Galileo Galilei investigated the universe. In Giulio Tononi’s book that I am reviewing here (and in Nature in August of 2012), Tononi imagines Galileo investigating consciousness.

In the end, consciousness is all that matters! So writes Giulio Tononi, the author of this stunningly original scientific fantasy, in a distant echo of Rene Descartes’ famous deduction. Tononi, a neuroscientist, psychiatrist and expert on sleep and consciousness, is also that rarest of modern scholars – an idealist. In this category-defying book, he presents his theory of how brain produces mind as an oneiric journey of discovery of Galileo Galilei.

In Tononi’s literary telling of this story, Francis Crick teaches Galileo basic neuroscience – such as that the brain is the seat of the mind, and that consciousness flees when neurons turn on and off together during deep sleep or seizures – as they meet scholars, scientists, doctors and artists from the Enlightenment to the modern era. It is a vast cast, including Descartes, Nicolaus Copernicus, Charles Darwin, Sigmund Freud, Marcel Proust and, eventually, Alan Turing. Along the way, Galileo negotiates some tricky concepts on a road long trodden by neuroscientists and neurologists seeking to track consciousness down to its lair in the brain. Even if we could point to this biophysical mechanism, and those nerve cells, as mediators of the phenomenal experience of red, we would still need to ask – why these particular mechanisms and neurons? Why not others? Historically, the great challenge has been to explain how consciousness emerges from highly organized matter without invoking magic, soul-stuff or exotic physics.

With the advent of Shannon’s mathematical theory of information, information being the difference that makes a difference, scholars averred a linkage between information and conscious experience, without working out what this could be and what it might imply. Tononi’s theory of integrated information does so. Proceeding from two axioms that are rooted in everyday phenomenal experience, the theory defines a measure (the eponymous phi) associated with every system consisting of causally interacting parts. This measure is high if a system constitutes a single entity above and beyond its parts (integration) and if it is endowed with a large repertoire of discriminable states (information). The more integrated information any system has, the more irreducible it is, the more conscious it is. This framework, couched in a probabilistic language, also captures the unique quality of that experience, why blue is more similar to red than to pain or to smell.

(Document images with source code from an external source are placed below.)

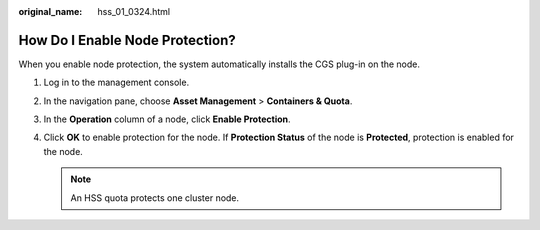 :original_name: hss_01_0324.html

.. _hss_01_0324:

How Do I Enable Node Protection?
================================

When you enable node protection, the system automatically installs the CGS plug-in on the node.

#. Log in to the management console.
#. In the navigation pane, choose **Asset Management** > **Containers & Quota**.
#. In the **Operation** column of a node, click **Enable Protection**.
#. Click **OK** to enable protection for the node. If **Protection Status** of the node is **Protected**, protection is enabled for the node.

   .. note::

      An HSS quota protects one cluster node.
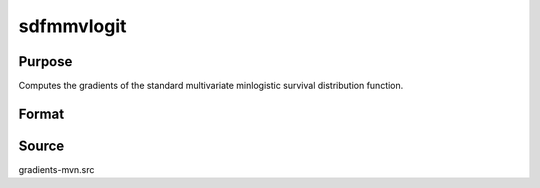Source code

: sdfmmvlogit
==============================================

Purpose
----------------

Computes the gradients of the standard multivariate minlogistic survival distribution function. 

Format
----------------
.. function:: w = sdfmmvlogit(a, c)

    :param a: Input data.
    :type a: QxK matrix

    :param c: Abscissae at which to compute the survival distribution.
    :type c: Kx1 vector

    :return w: Pr(X > c), the survival probability of X.
    :rtype w: 1x1 scalar


Source
------------

gradients-mvn.src
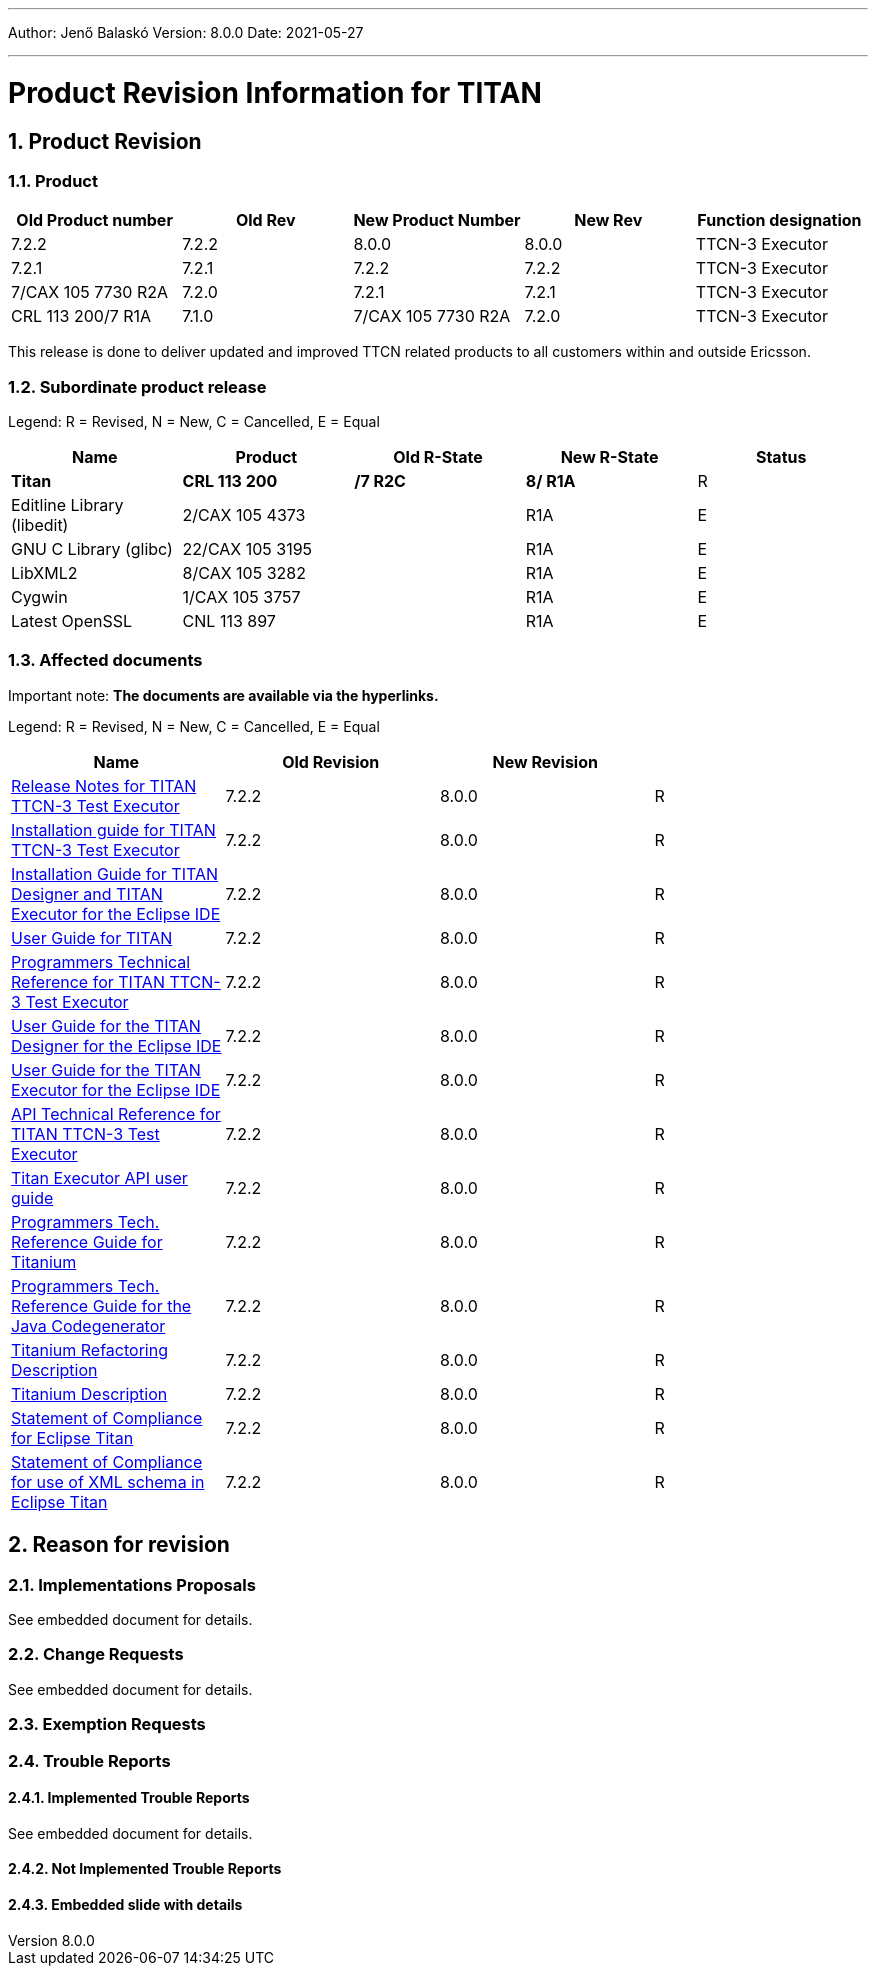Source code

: ---
Author: Jenő Balaskó
Version: 8.0.0
Date: 2021-05-27

---
= Product Revision Information for TITAN
:author: Jenő Balaskó
:revnumber: 8.0.0
:revdate: 2021-05-27
:sectnums:
:doctype: book
:leveloffset: +1
:toc:

= Product Revision

== Product

[cols=",,,,",options="header",]
|===
|Old Product number   | Old Rev  | New Product Number | New Rev | Function designation
|7.2.2                |  7.2.2   | 8.0.0              |  8.0.0  | TTCN-3 Executor
|7.2.1                |  7.2.1   | 7.2.2              |  7.2.2  | TTCN-3 Executor
|7/CAX 105 7730 R2A   |  7.2.0   | 7.2.1              |  7.2.1  | TTCN-3 Executor
|CRL 113 200/7 R1A    |  7.1.0   | 7/CAX 105 7730 R2A |  7.2.0  | TTCN-3 Executor
|===

This release is done to deliver updated and improved TTCN related products to all customers within and outside Ericsson.

== Subordinate product release

Legend: R = Revised, N = New, C = Cancelled, E = Equal

[cols=",,,,",options="header",]
|===
|Name |Product |Old R-State |New R-State |Status
|*Titan* |*CRL 113 200* |*/7 R2C* |*8/ R1A* |R
|Editline Library (libedit) |2/CAX 105 4373 | |R1A |E
|GNU C Library (glibc) |22/CAX 105 3195 | |R1A |E
|LibXML2 |8/CAX 105 3282 | |R1A |E
|Cygwin |1/CAX 105 3757 | | R1A |E
|Latest OpenSSL |CNL 113 897 | | R1A |E
|===

== Affected documents

Important note: *The documents are available via the hyperlinks.*

Legend: R = Revised, N = New, C = Cancelled, E = Equal

[width="100%",cols="25%,25%,25%,25%",options="header",]
|===
|Name |Old Revision |New Revision |
|link:https://gitlab.eclipse.org/eclipse/titan/titan.core/blob/master/usrguide/releasenotes/releasenotes.adoc[Release Notes for TITAN TTCN-3 Test Executor] | 7.2.2 | 8.0.0 |R
|link:https://gitlab.eclipse.org/eclipse/titan/titan.core/blob/master/usrguide/installationguide/installationguide.adoc[Installation guide for TITAN TTCN-3 Test Executor] | 7.2.2 | 8.0.0 |R
|link:https://gitlab.eclipse.org/eclipse/titan/titan.EclipsePlug-ins/blob/master/org.eclipse.titan.help/docs/Eclipse_installationguide/Eclipse_installationguide.adoc[Installation Guide for TITAN Designer and TITAN Executor for the Eclipse IDE] | 7.2.2 | 8.0.0 |R
|link:https://gitlab.eclipse.org/eclipse/titan/titan.core/blob/master/usrguide/userguide/UserGuide.adoc[User Guide for TITAN] | 7.2.2 | 8.0.0 |R
|link:https://gitlab.eclipse.org/eclipse/titan/titan.core/blob/master/usrguide/referenceguide/ReferenceGuide.adoc[Programmers Technical Reference for TITAN TTCN-3 Test Executor] | 7.2.2 | 8.0.0 |R
|link:https://gitlab.eclipse.org/eclipse/titan/titan.EclipsePlug-ins/tree/master/org.eclipse.titan.designer/docs/Eclipse_Designer_userguide/DesignerUserGuide.adoc[User Guide for the TITAN Designer for the Eclipse IDE] | 7.2.2 | 8.0.0 |R
|link:https://gitlab.eclipse.org/eclipse/titan/titan.EclipsePlug-ins/tree/master/org.eclipse.titan.executor/docs/Eclipse_Executor_userguide/ExecutorUserGuide.adoc[User Guide for the TITAN Executor for the Eclipse IDE] | 7.2.2 | 8.0.0 |R
|link:https://gitlab.eclipse.org/eclipse/titan/titan.core/blob/master/usrguide/apiguide/Apiguide.adoc[API Technical Reference for TITAN TTCN-3 Test Executor] | 7.2.2 | 8.0.0 |R
|link:https://gitlab.eclipse.org/eclipse/titan/titan.core/blob/master/titan_executor_api/doc/Titan_Executor_API_User_Guide.adoc[Titan Executor API user guide] | 7.2.2 | 8.0.0 |R
|link:https://gitlab.eclipse.org/eclipse/titan/titan.EclipsePlug-ins/blob/master/org.eclipse.titanium/docs/Titanium_referenceguide/Titanium_referenceguide.adoc[Programmers Tech. Reference Guide for Titanium] | 7.2.2 | 8.0.0 |R
|link:https://gitlab.eclipse.org/eclipse/titan/titan.core/blob/master/usrguide/java_referenceguide/JavaReferenceGuide.adoc[Programmers Tech. Reference Guide for the Java Codegenerator] | 7.2.2 | 8.0.0 |R
|link:https://gitlab.eclipse.org/eclipse/titan/titan.EclipsePlug-ins/blob/master/org.eclipse.titanium.refactoring/docs/Titanium_Refactoring_Description/Titanium_Refactoring_Description.adoc[Titanium Refactoring Description] | 7.2.2 | 8.0.0 |R
|link:https://gitlab.eclipse.org/eclipse/titan/titan.EclipsePlug-ins/blob/master/org.eclipse.titanium/docs/Titanium_Description/Titanium_Description.adoc[Titanium Description] | 7.2.2 | 8.0.0 |R
|link:https://gitlab.eclipse.org/eclipse/titan/titan.core/blob/master/usrguide/SoC_TITAN/SoC_TITAN.adoc[Statement of Compliance for Eclipse Titan] | 7.2.2 | 8.0.0 |R
|link:https://gitlab.eclipse.org/eclipse/titan/titan.core/blob/master/usrguide/SoC_XML_TITAN/SoC_XML_TITAN.adoc[Statement of Compliance for use of XML schema in Eclipse Titan] | 7.2.2 | 8.0.0 |R
|===

= Reason for revision

== Implementations Proposals

See embedded document for details.

== Change Requests

See embedded document for details.

== Exemption Requests

== Trouble Reports

=== Implemented Trouble Reports

See embedded document for details.

=== Not Implemented Trouble Reports

=== Embedded slide with details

In Phi, this is conveyed through a series of dazzling thought experiments aided by cameos from Shannon and philosophers Spinoza, Leibniz and Thomas Nagel (the only living person to figure in the book). Through them, Galileo understands how the algebra of integrated information is turned into the geometry of conscious experiences, and how this links to the physiology and the anatomy of the brain. In the book’s final third, Tononi lays out the implications of his theory. He discusses a number of points about consciousness: that it ceases in death and dementia, does not require language or knowledge of self, exists in animals in graded forms and can be present, to some degree, in the fetus. Hell, Tononi emphasizes, is all in the mind. One of the most chilling characters in Phi is the Master, an amalgam of the captain in Kafka’s 1914 short story In the Penal Colony and the Grand Inquisitor from Dostoyevsky’s The Brothers Karamazov. The Master’s obsession is creating perfect never-ending pain by manipulating the brain’s informational content. In the final chapter, the Mannequin, a stand-in for Mephistopheles, throws up some logical paradoxes before leaving the dying Galileo reunited with his beloved daughter. The only character missing is Pierre Teilhard de Chardin, whose prophetic ideas prefigure some of the implications of Tononi’s theory.

Phi is quite extraordinary, defying easy categorization. In its appeal to the reader’s imagination, it resembles Edwin Abbott’s Flatland novella and Douglas Hofstadter’s Gödel, Escher, Bach. Yet its language is more poetic, full of cultural references and images – movie stills and often modified photos of artworks. Endnotes to each chapter link the allegories and metaphors Tononi uses in the text to the science. I believe that in the fullness of time, the quantitative framework outlined in Phi will prove to be correct. Consciousness is tightly linked to complexity and to information, with profound consequences for understanding our place in the evolving Universe. As Crick says to Galileo, this is a story for grown men, not a consoling tale for children.